С падением замка в Кракове русским войскам оставалось занять лишь последние опорные пункты конфедератов — Тынец, Ландскрону и Ченстохов, но и этого не пришлось делать, так как Австрия и Пруссия, страшившиеся полного подчинения Россией Речи Посполитой, осуществили вооруженное вмешательство в польские дела. Вена и Берлин воспользовались тем, что Россия вела войну с турками. От нее требовали мира и отказа от Молдавии и Валахии, освобожденных русским оружием, а в вознаграждение предлагали взять часть польских земель. В то же время Австрия двинула войска в пределы Краковского воеводства. Невзирая на протесты, австрийцы прорвали русские кордоны и захватили Тынец. В северную часть Польши вошли двадцать тысяч пруссаков.
Суворов страдал от возложенной на него Бибиковым миссии — не допускать в глубь Польши австрийцев и соблюдать при этом по отношению к ним полное дружелюбие. Ему приходилось ловчить, лавировать, отстаивая русские интересы. С горьким простодушием жаловался он Бибикову: «Я человек добрый, отпору дать не умею… Простите мне, пора бы мне на покой в Люблин. Честный человек — со Стретеньева дня не разувался: что у тебя, батюшка, стал за политик? Пожалуй, пришли другого; черт с ними сговорит».
В сентябре 1772 года Австрия, Пруссия и Россия договорились о разделе Польши. По договору Екатерина ввела в восточные польские области два новых русских корпуса. Один из них, под командованием И. К. Эльмпта, расположился в Литве. В этот корпус и был переведен Суворов, получивший наконец после непрерывных трехлетних походов месячный отдых в Вильно. Здесь Суворов посещал вечера и балы.
Он чувствовал себя всякий раз неловко, когда, отдав у входа плащ и шляпу, оказывался среди нарядных кавалеров и дам. Зеркало в бронзовой круглой раме отразило маленькую сутуловатую фигурку, обветренное лицо с резко обозначенной продольной морщиной между глаз.
— Красив! Красив! Воистину Нарцисс! — пробормотал Суворов, подняв брови и сердито поблескивая выцветшими голубыми глазами.
Отвернувшись, он пробежал мимо зеркала в залу.
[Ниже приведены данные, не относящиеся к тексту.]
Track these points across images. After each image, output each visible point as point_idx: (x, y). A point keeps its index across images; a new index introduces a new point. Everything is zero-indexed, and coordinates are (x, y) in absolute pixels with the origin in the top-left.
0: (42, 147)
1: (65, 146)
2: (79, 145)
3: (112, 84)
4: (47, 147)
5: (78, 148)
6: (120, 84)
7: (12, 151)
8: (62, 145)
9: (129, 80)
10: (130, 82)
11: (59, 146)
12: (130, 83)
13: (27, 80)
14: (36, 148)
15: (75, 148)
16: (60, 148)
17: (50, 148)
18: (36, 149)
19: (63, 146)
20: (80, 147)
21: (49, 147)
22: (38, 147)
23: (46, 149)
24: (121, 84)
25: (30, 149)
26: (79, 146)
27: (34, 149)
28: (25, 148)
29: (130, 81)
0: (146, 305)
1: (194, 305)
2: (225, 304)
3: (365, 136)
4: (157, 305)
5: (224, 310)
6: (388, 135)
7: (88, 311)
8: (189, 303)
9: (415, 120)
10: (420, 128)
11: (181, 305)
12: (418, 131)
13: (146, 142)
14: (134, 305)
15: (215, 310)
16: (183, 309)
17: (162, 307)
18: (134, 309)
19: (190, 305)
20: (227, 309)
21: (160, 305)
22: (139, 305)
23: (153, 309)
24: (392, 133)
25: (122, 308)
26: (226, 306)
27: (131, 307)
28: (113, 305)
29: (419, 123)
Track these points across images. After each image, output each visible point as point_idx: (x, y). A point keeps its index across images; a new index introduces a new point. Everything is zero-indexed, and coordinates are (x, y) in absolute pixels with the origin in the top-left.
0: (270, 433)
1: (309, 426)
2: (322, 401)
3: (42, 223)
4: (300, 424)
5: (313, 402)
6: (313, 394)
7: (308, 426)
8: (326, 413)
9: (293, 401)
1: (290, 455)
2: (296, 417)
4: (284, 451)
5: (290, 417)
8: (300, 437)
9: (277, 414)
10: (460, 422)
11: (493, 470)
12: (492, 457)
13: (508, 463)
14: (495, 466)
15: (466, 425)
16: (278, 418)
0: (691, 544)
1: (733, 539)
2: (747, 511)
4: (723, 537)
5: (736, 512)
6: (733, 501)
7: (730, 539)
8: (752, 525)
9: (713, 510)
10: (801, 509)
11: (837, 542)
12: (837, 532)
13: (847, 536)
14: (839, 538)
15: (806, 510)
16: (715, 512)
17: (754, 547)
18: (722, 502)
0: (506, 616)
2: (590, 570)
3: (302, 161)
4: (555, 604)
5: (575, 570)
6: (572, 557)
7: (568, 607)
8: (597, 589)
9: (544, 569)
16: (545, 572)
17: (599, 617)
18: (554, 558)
Генерал не любил собственной внешности и потому терпеть не мог зеркал.
Почти равнодушный к женщинам, он не чуждался их общества вовсе, зачастую бывал с ними говорлив, остроумен, даже блестящ. Он увлекся беседою с маленькой, курносой и шустрой паненкой, которой было приятно внимание самого Суворова. Смеясь его быстрой французской речи, она делала вид, будто не верит в русское происхождение знаменитого генерала.
— Запевне пан генерал есть поляк? — улыбаясь, допытывалась она.
— Нет, нет, — поддерживал игру Суворов.
— Конечно, курляндчик! — не унималась бойкая пани.
— Я не курляндец.
— Так пршинаймный малороссиаюнчик? То една кровь.
— Опять не угадали. Я москаль, русской, — говорил Суворов.
После бала, вернувшись под утро к себе, он писал своему бывшему начальнику и по-прежнему другу Бибикову о польских женщинах: «Это оне управляют здешним государством, как всюду и везде. Я не чувствовал себя достаточно твердым, чтобы защищаться от их прелестей…»
В Литве Суворов оставался недолго. «Вот теперь я совершенно спокоен, — сообщал он Бибикову из Вильны, получив в октябре приказ направиться к шведской границе. — Следую судьбе моей, которая приближает меня к моему отечеству и выводит из страны, где я желал делать только добро, по крайней мере всегда о том старался. Сердце мое не затруднялось в том, и долг мой никогда не делал тому преград».
Именно те годы довершили формирование полководца и сделали его тем Суворовым, каким он остался в памяти. Сложился его облик, неповторимый и оригинальный; откристаллизовалась речь, исполненная грубоватого юмора, простонародной сочности и меткой афористичности; определился стиль жизни, строгой до аскетизма и близкой солдату. Его победы под Ореховом, Ландскроной и Столовичами являют образцы новаторской тактики, сформулированной позднее в «Науке побеждать» по-суворовски лапидарно, тремя словами — «глазомер быстрота, натиск».
В 1772 году Суворов писал: «Никогда самолюбие, чаще всего производимое мгновенным порывом, не управляло моими действиями, и я забывал о себе, где дело шло об общей пользе. Суровое воспитание в светском обхождении, но нравы невинные от природы и обычное великодушие облегчали мои труды; чувства мои были свободны, и я не изнемогал».